Data supplied: Begin

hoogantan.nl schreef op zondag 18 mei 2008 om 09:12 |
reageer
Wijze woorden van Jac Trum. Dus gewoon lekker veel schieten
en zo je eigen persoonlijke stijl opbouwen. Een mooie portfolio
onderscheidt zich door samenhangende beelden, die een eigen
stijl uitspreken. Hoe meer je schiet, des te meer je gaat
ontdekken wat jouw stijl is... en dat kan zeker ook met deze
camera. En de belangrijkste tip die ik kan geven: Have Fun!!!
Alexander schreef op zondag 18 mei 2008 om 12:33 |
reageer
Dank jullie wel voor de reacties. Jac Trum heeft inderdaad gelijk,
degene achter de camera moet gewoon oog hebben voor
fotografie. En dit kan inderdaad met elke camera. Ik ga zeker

Data supplied: End

- [Try it]
From the line with "Dank jullie wel" through the final line of the records, return each line exactly. Leave out the rest.

- [Written reply]
Dank jullie wel voor de reacties. Jac Trum heeft inderdaad gelijk,
degene achter de camera moet gewoon oog hebben voor
fotografie. En dit kan inderdaad met elke camera. Ik ga zeker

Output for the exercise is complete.